A place for Guaranteed INCOME in an invested world

By Lora Benson | Aug 10, 2018
When it comes to providing a sustainable withdrawal rate, treating GIfL as a guaranteed asset class shows that blending works. It is inevitable that there will be a market correction at some point, and blending in this way will help to mitigate some of the downside.

Having the freedom to access pension funds has led to a shift in purchasing behaviour, with many people remaining in drawdown when they would have previously chosen an guaranteed income for life (GIfL) provided by annuity.

However, how many truly understand that by remaining invested they also continue to assume all of the risks, particularly longevity. Is it time to reconsider how GIfL can work as part of a retirement portfolio when income is needed?

Annuities have been the product of choice if a client had no capacity for loss or if they were ‘old enough’.

However, what we have now is the ability to provide a personalised rate based on circumstances such as height, weight, marital status and postcode.

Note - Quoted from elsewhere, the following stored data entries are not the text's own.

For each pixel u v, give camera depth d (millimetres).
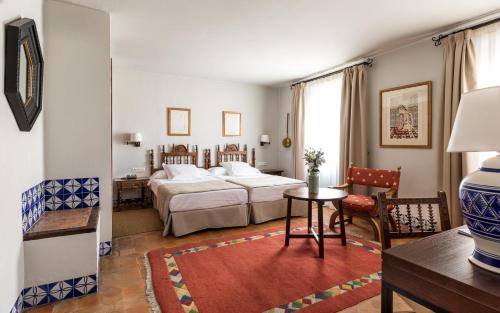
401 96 3740
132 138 4785
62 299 1996
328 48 3807
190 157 5492
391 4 2625
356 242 3123
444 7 2680
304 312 1842
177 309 1869
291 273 2383
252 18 2926
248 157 6148
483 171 1006
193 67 4781
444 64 3180
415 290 979
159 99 5195
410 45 3639
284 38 3465
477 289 815
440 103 3221
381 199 1466
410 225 1511
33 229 2023
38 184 2312
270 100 6379
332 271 2420
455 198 3027
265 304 1931
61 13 2578
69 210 2611
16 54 1586
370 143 4219
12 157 1672
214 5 2656
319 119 5102
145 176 5117
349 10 2744
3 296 1526
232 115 5910
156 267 2482
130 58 4301
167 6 2672
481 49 2941
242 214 3729
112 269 2475
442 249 1121
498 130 958
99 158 2760
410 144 3648
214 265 2533
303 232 3508
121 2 2592
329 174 4887
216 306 1902
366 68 4176
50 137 2561
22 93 1768
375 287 2156
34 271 1923
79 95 2658
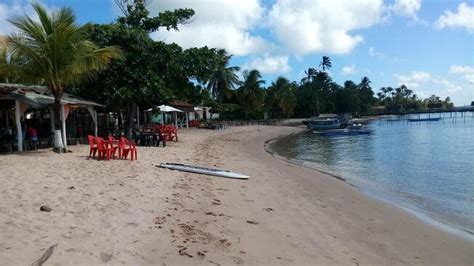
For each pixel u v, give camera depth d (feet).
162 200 35.50
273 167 72.38
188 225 29.45
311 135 198.70
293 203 42.63
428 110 442.50
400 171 72.95
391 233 34.14
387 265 26.58
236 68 231.71
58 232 24.06
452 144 125.29
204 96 109.19
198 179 49.49
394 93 563.07
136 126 114.62
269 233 30.63
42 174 41.24
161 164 56.59
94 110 89.81
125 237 24.97
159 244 24.81
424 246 31.12
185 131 168.96
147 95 88.58
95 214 28.45
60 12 62.80
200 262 23.17
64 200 31.09
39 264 19.56
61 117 73.26
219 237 27.89
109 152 58.13
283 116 319.88
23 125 77.41
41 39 61.77
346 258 27.12
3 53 63.57
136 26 94.79
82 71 67.05
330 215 38.83
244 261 24.36
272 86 295.07
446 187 56.80
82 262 20.56
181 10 98.48
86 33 72.28
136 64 88.38
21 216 26.08
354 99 393.50
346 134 197.16
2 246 20.98
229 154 92.02
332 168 77.97
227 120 256.52
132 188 38.34
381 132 214.07
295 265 24.82
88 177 41.65
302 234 31.48
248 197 43.09
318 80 401.70
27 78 63.82
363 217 39.01
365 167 79.25
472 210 43.37
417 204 46.16
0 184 34.99
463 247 31.12
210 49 97.66
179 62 94.63
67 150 67.51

An individual doesn’t need to be ill to get an increased rate.

This is important because of sustainable withdrawal rates.

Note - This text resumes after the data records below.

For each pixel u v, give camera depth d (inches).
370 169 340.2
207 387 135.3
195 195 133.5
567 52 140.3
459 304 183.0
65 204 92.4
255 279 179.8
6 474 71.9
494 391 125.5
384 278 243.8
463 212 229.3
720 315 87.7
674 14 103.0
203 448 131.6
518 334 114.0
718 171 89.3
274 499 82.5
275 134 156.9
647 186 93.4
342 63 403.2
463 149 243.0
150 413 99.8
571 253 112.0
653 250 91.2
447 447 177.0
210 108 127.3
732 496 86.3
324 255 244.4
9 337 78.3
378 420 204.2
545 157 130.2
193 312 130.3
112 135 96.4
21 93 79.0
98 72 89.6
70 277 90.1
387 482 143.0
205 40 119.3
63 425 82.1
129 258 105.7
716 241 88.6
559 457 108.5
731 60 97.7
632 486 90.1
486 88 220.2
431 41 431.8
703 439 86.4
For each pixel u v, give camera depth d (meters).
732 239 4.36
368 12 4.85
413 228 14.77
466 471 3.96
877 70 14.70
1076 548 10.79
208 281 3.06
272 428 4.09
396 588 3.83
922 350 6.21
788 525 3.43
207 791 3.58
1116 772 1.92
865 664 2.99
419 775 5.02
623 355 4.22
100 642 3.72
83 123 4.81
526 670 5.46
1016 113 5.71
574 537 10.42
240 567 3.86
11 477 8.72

The GIfL rates for a healthy 65 year old (averaged from December 2017 to May 2018) show that they can achieve a lifetime income rate of over 5%. 

This tells us it’s time to start looking at GIfL again.

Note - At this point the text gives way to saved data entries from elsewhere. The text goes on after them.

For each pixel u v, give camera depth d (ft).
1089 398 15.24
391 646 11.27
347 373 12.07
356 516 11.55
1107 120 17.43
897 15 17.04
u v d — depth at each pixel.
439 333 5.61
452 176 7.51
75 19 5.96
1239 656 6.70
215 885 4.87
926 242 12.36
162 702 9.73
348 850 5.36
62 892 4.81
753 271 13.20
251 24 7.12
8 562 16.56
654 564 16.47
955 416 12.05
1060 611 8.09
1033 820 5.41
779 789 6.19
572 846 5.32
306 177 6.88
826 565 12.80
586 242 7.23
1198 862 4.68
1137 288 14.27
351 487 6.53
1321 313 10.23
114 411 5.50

Blending is more than just finding a good rate, it is about shifting risks for the retiree. 

By securing an underpin of guaranteed income, the adviser is able to rebalance the remaining equities, incorporating the GIfL as part of the portfolio. 

To test this, we can look at replacing the bonds element of an example portfolio with a GIfL. (Please see full article for examples).

This shows that the higher the level of income taken, the probability of sustaining it changes in accordance with the mix of equities and bonds held. 

Now when we strip out the bonds element, and replace it with GIfL we can see that the probability curves have shifted. 

Using GIfL even at higher withdrawal rates, increases the probability of maintaining income, as the volatility found in bond funds has been removed.